◆ RECORDS TO PROCESS
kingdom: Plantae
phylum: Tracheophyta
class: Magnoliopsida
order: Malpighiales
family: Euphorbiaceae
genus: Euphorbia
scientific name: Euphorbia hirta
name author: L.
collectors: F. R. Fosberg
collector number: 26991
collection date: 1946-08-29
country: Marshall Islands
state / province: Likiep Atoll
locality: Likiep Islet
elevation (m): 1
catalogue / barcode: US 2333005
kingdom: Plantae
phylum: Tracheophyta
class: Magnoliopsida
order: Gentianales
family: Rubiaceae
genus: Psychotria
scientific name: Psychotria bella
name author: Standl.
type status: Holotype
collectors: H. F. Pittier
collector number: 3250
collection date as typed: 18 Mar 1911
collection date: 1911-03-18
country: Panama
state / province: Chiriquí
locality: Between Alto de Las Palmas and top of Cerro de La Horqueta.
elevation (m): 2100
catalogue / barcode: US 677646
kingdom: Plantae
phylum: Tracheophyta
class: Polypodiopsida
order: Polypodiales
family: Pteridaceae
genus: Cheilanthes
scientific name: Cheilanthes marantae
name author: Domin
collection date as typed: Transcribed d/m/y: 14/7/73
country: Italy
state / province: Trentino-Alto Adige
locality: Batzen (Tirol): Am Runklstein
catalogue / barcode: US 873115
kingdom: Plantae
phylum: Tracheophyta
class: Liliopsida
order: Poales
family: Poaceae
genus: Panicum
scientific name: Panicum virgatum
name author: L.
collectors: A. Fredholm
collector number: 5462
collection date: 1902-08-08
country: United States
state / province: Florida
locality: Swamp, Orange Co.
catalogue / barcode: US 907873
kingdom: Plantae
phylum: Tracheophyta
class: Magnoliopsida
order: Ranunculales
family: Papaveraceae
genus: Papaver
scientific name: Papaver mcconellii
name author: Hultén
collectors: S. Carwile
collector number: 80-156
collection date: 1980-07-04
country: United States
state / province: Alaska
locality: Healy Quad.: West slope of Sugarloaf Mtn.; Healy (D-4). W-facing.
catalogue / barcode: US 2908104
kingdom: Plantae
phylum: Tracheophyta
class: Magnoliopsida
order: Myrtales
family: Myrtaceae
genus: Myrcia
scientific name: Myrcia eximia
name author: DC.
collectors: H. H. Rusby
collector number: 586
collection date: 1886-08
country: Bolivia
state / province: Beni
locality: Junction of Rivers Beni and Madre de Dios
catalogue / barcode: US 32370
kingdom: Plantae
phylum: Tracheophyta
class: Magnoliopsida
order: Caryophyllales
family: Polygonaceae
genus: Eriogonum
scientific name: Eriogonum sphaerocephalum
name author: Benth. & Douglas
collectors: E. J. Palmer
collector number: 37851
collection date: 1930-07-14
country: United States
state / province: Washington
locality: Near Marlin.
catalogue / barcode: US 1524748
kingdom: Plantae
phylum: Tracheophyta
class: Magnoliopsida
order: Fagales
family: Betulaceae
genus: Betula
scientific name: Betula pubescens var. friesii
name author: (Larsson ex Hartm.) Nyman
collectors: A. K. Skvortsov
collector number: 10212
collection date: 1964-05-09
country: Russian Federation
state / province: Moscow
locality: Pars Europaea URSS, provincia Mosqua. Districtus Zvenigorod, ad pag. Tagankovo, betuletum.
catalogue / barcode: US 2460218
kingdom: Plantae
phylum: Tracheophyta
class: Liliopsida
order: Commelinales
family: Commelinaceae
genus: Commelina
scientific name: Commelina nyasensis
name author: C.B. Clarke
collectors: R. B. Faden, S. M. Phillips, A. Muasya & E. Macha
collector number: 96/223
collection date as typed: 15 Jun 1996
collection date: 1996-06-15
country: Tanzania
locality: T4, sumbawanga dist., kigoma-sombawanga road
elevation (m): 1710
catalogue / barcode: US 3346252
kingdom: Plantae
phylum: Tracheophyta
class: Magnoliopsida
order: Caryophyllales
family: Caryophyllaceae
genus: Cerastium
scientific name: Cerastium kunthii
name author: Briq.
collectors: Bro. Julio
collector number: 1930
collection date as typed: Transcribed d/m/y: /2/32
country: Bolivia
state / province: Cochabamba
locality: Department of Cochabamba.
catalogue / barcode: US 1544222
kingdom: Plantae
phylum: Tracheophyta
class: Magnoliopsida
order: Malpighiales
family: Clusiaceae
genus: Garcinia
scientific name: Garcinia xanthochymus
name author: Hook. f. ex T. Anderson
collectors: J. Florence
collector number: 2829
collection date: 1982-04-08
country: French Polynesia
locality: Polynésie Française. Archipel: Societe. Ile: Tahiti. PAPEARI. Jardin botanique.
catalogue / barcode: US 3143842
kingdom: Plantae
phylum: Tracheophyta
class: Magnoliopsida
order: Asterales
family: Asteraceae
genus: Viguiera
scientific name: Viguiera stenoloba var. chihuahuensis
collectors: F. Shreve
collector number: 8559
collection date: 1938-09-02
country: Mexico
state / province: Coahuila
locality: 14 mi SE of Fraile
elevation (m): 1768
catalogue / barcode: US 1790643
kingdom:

◆ WHAT IS BEING ASKED
Copy the data word for word, from its first line through the line that contains "state / province: Chiriquí".

◆ OUTPUT
kingdom: Plantae
phylum: Tracheophyta
class: Magnoliopsida
order: Malpighiales
family: Euphorbiaceae
genus: Euphorbia
scientific name: Euphorbia hirta
name author: L.
collectors: F. R. Fosberg
collector number: 26991
collection date: 1946-08-29
country: Marshall Islands
state / province: Likiep Atoll
locality: Likiep Islet
elevation (m): 1
catalogue / barcode: US 2333005
kingdom: Plantae
phylum: Tracheophyta
class: Magnoliopsida
order: Gentianales
family: Rubiaceae
genus: Psychotria
scientific name: Psychotria bella
name author: Standl.
type status: Holotype
collectors: H. F. Pittier
collector number: 3250
collection date as typed: 18 Mar 1911
collection date: 1911-03-18
country: Panama
state / province: Chiriquí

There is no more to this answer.